Written task: Look through the records and copy every line in which "JINLONGHENG" appears.
*** Task input ***
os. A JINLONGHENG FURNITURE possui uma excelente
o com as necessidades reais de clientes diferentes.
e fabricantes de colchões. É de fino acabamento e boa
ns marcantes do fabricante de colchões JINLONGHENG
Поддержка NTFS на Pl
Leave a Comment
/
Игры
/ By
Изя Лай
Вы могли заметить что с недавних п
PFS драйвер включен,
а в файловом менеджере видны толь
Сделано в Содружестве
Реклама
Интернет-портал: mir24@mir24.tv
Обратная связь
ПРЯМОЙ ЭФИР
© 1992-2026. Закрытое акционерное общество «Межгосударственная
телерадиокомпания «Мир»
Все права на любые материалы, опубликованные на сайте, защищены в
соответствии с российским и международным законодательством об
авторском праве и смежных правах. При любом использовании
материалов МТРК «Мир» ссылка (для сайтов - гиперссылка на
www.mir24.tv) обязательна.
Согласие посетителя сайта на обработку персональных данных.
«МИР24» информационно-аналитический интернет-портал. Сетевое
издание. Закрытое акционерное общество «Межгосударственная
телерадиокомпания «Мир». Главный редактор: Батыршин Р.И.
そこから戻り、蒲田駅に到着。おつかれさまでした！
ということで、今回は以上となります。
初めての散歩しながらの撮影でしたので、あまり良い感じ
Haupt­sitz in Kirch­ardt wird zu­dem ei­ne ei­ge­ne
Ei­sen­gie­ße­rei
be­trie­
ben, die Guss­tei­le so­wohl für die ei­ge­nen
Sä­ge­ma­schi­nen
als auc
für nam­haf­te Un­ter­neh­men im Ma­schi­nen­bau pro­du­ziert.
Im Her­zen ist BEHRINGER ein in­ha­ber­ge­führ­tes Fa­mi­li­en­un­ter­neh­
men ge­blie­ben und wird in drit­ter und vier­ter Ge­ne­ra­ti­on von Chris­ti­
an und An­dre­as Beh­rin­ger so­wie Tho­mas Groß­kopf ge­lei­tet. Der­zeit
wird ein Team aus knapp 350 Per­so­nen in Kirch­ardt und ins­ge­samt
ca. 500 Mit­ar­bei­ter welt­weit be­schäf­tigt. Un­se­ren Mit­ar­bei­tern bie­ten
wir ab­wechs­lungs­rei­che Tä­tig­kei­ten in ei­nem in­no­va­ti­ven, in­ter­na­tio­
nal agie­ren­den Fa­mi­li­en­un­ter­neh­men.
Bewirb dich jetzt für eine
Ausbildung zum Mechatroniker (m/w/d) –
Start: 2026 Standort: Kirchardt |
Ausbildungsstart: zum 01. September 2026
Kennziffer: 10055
*** End of Task input ***
Expected answer:
os. A JINLONGHENG FURNITURE possui uma excelente
ns marcantes do fabricante de colchões JINLONGHENG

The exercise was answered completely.